Copy the data verbatim and leave out every picture.

=== Records provided ===

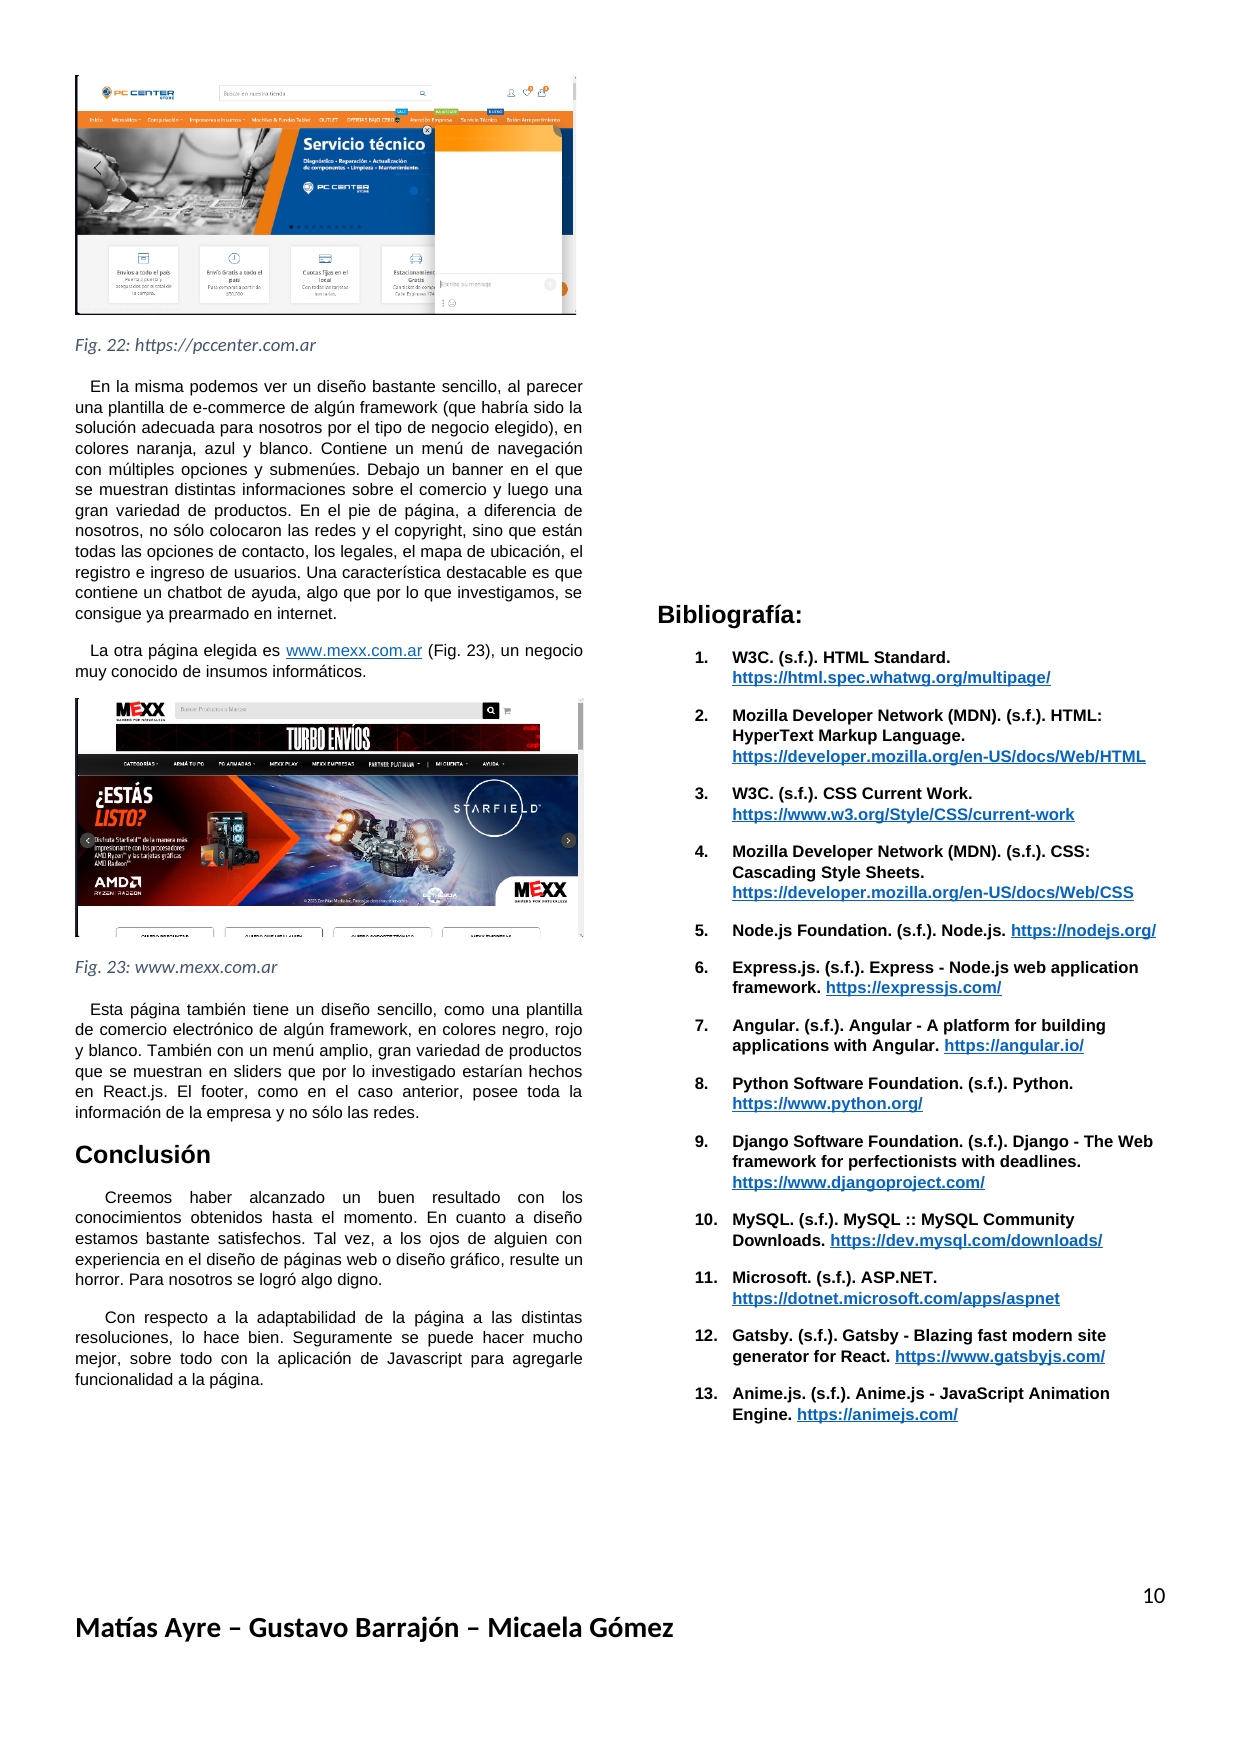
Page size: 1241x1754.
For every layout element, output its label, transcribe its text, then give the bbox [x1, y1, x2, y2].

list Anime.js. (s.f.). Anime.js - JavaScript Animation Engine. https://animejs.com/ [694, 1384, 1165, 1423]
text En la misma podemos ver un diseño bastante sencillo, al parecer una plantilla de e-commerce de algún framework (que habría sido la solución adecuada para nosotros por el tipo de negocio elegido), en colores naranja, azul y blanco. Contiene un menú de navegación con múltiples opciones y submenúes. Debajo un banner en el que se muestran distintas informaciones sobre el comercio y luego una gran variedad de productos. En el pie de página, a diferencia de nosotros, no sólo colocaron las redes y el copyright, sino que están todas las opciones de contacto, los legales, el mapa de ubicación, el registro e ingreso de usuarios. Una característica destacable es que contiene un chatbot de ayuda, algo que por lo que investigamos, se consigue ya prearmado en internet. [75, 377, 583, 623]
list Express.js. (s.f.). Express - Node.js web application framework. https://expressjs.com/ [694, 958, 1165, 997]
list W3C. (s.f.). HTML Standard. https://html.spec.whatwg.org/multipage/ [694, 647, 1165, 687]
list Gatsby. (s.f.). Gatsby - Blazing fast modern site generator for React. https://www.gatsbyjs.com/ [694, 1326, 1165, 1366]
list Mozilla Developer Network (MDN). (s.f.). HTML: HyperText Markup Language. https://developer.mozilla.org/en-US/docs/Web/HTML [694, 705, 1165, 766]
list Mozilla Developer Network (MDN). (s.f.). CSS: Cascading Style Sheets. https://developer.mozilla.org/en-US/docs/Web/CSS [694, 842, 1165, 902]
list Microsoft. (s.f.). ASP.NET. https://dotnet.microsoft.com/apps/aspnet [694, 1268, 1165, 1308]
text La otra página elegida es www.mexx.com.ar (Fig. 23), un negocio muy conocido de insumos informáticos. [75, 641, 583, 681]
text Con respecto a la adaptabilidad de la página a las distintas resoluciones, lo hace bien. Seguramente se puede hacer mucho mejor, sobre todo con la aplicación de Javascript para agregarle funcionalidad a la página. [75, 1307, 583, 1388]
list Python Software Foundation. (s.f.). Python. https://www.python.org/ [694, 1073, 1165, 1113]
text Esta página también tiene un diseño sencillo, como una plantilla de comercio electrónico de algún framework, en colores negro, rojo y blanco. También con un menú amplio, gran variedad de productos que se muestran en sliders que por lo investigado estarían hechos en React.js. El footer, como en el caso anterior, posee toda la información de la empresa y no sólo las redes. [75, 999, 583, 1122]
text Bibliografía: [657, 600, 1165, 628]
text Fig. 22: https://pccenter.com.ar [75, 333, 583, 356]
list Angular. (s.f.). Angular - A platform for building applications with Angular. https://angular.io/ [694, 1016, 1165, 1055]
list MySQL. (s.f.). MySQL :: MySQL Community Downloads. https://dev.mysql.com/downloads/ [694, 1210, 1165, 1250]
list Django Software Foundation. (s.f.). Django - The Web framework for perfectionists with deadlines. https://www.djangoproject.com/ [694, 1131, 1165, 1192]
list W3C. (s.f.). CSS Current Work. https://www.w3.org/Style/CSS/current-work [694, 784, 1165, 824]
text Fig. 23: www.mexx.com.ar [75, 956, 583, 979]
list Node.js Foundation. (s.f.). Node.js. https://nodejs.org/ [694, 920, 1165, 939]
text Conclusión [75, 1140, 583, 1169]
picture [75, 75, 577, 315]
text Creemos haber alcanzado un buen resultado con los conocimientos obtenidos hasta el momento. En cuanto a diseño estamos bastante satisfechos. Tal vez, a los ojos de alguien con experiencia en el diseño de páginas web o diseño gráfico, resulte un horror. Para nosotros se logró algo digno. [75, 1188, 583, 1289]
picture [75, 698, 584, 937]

===

• Result
Page size: 1241x1754.
For every layout element, output its label, transcribe its text, then give the bbox [x1, y1, x2, y2].

list Anime.js. (s.f.). Anime.js - JavaScript Animation Engine. https://animejs.com/ [694, 1384, 1165, 1423]
text En la misma podemos ver un diseño bastante sencillo, al parecer una plantilla de e-commerce de algún framework (que habría sido la solución adecuada para nosotros por el tipo de negocio elegido), en colores naranja, azul y blanco. Contiene un menú de navegación con múltiples opciones y submenúes. Debajo un banner en el que se muestran distintas informaciones sobre el comercio y luego una gran variedad de productos. En el pie de página, a diferencia de nosotros, no sólo colocaron las redes y el copyright, sino que están todas las opciones de contacto, los legales, el mapa de ubicación, el registro e ingreso de usuarios. Una característica destacable es que contiene un chatbot de ayuda, algo que por lo que investigamos, se consigue ya prearmado en internet. [75, 377, 583, 623]
list Express.js. (s.f.). Express - Node.js web application framework. https://expressjs.com/ [694, 958, 1165, 997]
list W3C. (s.f.). HTML Standard. https://html.spec.whatwg.org/multipage/ [694, 647, 1165, 687]
list Gatsby. (s.f.). Gatsby - Blazing fast modern site generator for React. https://www.gatsbyjs.com/ [694, 1326, 1165, 1366]
list Mozilla Developer Network (MDN). (s.f.). HTML: HyperText Markup Language. https://developer.mozilla.org/en-US/docs/Web/HTML [694, 705, 1165, 766]
list Mozilla Developer Network (MDN). (s.f.). CSS: Cascading Style Sheets. https://developer.mozilla.org/en-US/docs/Web/CSS [694, 842, 1165, 902]
list Microsoft. (s.f.). ASP.NET. https://dotnet.microsoft.com/apps/aspnet [694, 1268, 1165, 1308]
text La otra página elegida es www.mexx.com.ar (Fig. 23), un negocio muy conocido de insumos informáticos. [75, 641, 583, 681]
text Con respecto a la adaptabilidad de la página a las distintas resoluciones, lo hace bien. Seguramente se puede hacer mucho mejor, sobre todo con la aplicación de Javascript para agregarle funcionalidad a la página. [75, 1307, 583, 1388]
list Python Software Foundation. (s.f.). Python. https://www.python.org/ [694, 1073, 1165, 1113]
text Esta página también tiene un diseño sencillo, como una plantilla de comercio electrónico de algún framework, en colores negro, rojo y blanco. También con un menú amplio, gran variedad de productos que se muestran en sliders que por lo investigado estarían hechos en React.js. El footer, como en el caso anterior, posee toda la información de la empresa y no sólo las redes. [75, 999, 583, 1122]
text Bibliografía: [657, 600, 1165, 628]
text Fig. 22: https://pccenter.com.ar [75, 333, 583, 356]
list Angular. (s.f.). Angular - A platform for building applications with Angular. https://angular.io/ [694, 1016, 1165, 1055]
list MySQL. (s.f.). MySQL :: MySQL Community Downloads. https://dev.mysql.com/downloads/ [694, 1210, 1165, 1250]
list Django Software Foundation. (s.f.). Django - The Web framework for perfectionists with deadlines. https://www.djangoproject.com/ [694, 1131, 1165, 1192]
list W3C. (s.f.). CSS Current Work. https://www.w3.org/Style/CSS/current-work [694, 784, 1165, 824]
text Fig. 23: www.mexx.com.ar [75, 956, 583, 979]
list Node.js Foundation. (s.f.). Node.js. https://nodejs.org/ [694, 920, 1165, 939]
text Conclusión [75, 1140, 583, 1169]
picture [75, 75, 577, 315]
text Creemos haber alcanzado un buen resultado con los conocimientos obtenidos hasta el momento. En cuanto a diseño estamos bastante satisfechos. Tal vez, a los ojos de alguien con experiencia en el diseño de páginas web o diseño gráfico, resulte un horror. Para nosotros se logró algo digno. [75, 1188, 583, 1289]
picture [75, 698, 584, 937]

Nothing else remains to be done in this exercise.